@Alistair: PI ActiveView does support PI ProcessBook add-ins; in fact, any add-in developed for PI ProcessBook and set to load and execute on startup, also loads when PI ActiveView starts up. But add-ins written for PI ProcessBook can throw errors or disable themselves in various scenarios. I would suggest you first take a look at the PI ProcessBook Add-ins and PI ActiveView, Making them work together White Paper.
We briefly discussed this paper in our Programming .NET Add-Ins for PI ProcessBook webinar, which you can review as well.
Hope this helps!
Sounds like you won't need this option now, but I tend to use VBA code in Excel to automate ProcessBook modifications.
- This has the advantage of letting you create a list of files, and then apply a standard set of changes to each one in succession.
- One such application I have used in the past is to load a standard piece of code into each display.
- The VBE programming environment alows you to edit displays quite explicitly, but I try to make my display code standard anyway.

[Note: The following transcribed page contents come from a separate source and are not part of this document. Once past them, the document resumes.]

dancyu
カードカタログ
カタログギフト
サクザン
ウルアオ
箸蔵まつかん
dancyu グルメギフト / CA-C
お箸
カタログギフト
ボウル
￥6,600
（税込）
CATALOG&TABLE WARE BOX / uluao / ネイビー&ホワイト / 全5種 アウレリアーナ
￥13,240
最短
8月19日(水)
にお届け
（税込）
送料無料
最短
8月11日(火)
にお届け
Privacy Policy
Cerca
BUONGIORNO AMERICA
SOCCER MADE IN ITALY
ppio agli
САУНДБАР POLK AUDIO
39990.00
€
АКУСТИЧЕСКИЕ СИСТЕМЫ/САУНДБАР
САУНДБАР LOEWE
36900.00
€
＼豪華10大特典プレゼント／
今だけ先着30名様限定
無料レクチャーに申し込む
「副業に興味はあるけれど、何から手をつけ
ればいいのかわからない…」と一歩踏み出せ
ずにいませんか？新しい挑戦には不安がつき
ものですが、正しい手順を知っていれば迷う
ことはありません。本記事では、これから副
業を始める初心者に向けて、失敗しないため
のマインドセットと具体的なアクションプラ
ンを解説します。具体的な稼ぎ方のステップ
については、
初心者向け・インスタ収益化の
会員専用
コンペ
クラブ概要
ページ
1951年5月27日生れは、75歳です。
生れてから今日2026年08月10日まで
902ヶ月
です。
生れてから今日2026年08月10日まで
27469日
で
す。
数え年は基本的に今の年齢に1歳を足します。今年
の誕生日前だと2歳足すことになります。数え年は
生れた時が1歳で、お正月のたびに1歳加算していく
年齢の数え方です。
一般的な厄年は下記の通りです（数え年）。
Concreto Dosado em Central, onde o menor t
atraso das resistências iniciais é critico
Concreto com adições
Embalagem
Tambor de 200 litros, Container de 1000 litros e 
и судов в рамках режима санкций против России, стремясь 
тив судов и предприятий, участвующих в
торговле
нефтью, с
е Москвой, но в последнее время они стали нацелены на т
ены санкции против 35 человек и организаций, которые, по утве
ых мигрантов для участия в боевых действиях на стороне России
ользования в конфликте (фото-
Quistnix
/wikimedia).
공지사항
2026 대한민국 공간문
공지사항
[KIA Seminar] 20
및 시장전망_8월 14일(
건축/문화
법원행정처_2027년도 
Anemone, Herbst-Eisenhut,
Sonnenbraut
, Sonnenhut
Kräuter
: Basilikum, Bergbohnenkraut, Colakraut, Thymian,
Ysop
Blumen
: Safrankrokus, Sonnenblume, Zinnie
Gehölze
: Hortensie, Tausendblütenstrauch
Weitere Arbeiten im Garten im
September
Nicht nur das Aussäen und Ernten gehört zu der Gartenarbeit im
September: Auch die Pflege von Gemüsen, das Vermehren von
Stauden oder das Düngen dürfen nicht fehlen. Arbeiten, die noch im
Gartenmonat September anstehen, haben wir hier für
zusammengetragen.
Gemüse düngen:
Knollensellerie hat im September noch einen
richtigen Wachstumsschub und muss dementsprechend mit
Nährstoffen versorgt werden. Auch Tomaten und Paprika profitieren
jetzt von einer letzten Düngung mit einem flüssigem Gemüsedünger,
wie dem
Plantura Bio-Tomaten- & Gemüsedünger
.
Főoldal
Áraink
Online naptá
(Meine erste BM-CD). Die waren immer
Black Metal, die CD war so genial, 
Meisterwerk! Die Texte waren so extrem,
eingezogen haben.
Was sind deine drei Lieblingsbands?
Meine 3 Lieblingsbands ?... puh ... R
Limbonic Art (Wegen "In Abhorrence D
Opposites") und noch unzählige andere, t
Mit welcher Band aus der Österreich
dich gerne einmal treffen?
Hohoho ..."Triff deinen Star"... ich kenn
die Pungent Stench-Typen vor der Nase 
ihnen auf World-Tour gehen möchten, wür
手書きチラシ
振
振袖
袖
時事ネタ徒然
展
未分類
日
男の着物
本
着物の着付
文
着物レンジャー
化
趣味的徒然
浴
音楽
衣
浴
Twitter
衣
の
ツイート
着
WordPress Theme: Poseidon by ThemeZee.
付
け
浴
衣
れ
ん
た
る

- What I do is save the code from a tested display into text files, and then have the VBA copy the text into the display.
- You can handle the main class, sub-modules, classes etc
- I can't remember the details, but you do need to delete some of the compiler directives at the start of some file types.
- I can dig out an example if you need it.
Another option if we are talking about common code routines is to have an addin in ProcessBook that hooks into the application object and waits for events, this way common code is only stored in one place but applied to all displays/workbooks. Gets even better by using .Net methods/functions that are stored in a database and compiled when requested by the addin so you never need to recompile the addin again.
Also, have one display (.pdi) that contains all kinds of common routines and have all other displays reference the "common" display to expose all routines (well public routines) to each and every display.